Weldon Myrick, 76, whose weeping and rollicking steel guitar flourishes graced hits as diverse as Connie Smith’s “Once a Day” and Alan Jackson’s “Chattahoochee,” June 2, in Nashville.
 
Jimmy C. Newman, 86, a 58-year member of the Grand Ole Opry and writer of the hit “Cry, Cry Darling,” June 21, in Nashville.
 
Dawn Sears, 53, acclaimed backup vocalist and member of the Grammy-nominated band the Time Jumpers, Dec. 11, in Nashville.
 
Pete Seeger, 94, world-renowned folksinger, political activist and environmentalist, Jan. 27, in New York.
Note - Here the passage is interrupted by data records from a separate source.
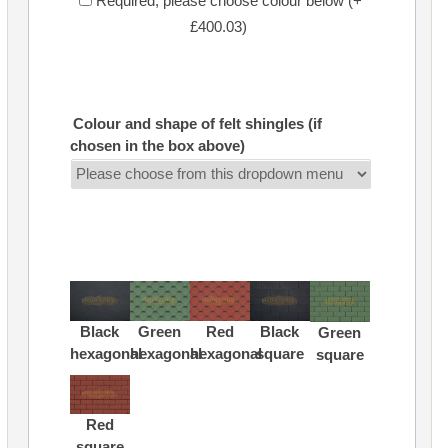
Required, please choose colour below (+
£400.03)
Colour and shape of felt shingles (if
chosen in the box above)
Black
Green
Red
Black
Green
hexagonal
hexagonal
hexagonal
square
square
Red
square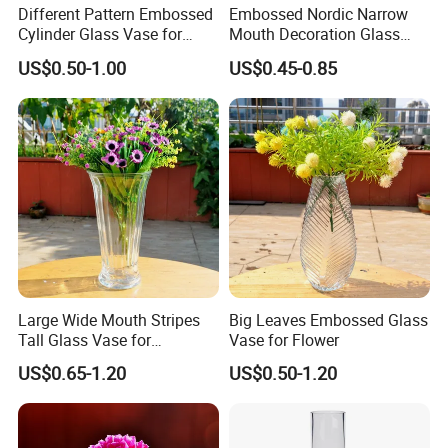
Different Pattern Embossed
Embossed Nordic Narrow
Cylinder Glass Vase for
Mouth Decoration Glass
Home Decoration
Vase for Home
US$0.50-1.00
US$0.45-0.85
Large Wide Mouth Stripes
Big Leaves Embossed Glass
Tall Glass Vase for
Vase for Flower
Decoration
US$0.65-1.20
US$0.50-1.20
He was enshrined in the Rock and Roll Hall of Fame in 1996.
 
Kevin Sharp, 43, singer who valiantly battled cancer while establishing himself as a country artist with “Nobody Knows” in 1996, Dec. 10, in Fair Oaks, California.
 
James Alan Shelton, 53, Grammy-winning guitar player and 20-year veteran of Ralph Stanley’s band, the Clinch Mountain Boys, June 3, in Kingsport, Tennessee.
 
George Shuffler, 88, pioneering bluegrass guitarist and bass player and a 2011 inductee into the International Bluegrass Hall of Fame, April 7, in Valdese, North Carolina.
 
Arthur “Guitar Boogie” Smith, 93, guitar virtuoso, songwriter, radio and TV host and co-writer of “Dueling Banjos,” the 1972 crossover instrumental hit from the movie Deliverance, April 3, in Charlotte, North Carolina.
 
Tim Wilson, 52, stand-up comedian and recording artist, Feb. 26, in Columbus, Georgia.
 
Jesse Winchester, 69, singer-songwriter whose works such as “A Showman’s Life” have influenced a broad swath of country and pop recording artists and who fled to Canada in 1967 to avoid participating in the Vietnam War, April 11, in Charlottesville, Virginia.
 
Chip Young (born Jerry Marvin Stembridge), 76, guitarist, producer and member of Elvis Presley’s studio band from 1965 to 1977, Dec. 20, in Nashville. 

Edward Morris is a veteran of country music journalism. He lives in Nashville, Tennessee, and is a frequent contributor to CMT.com.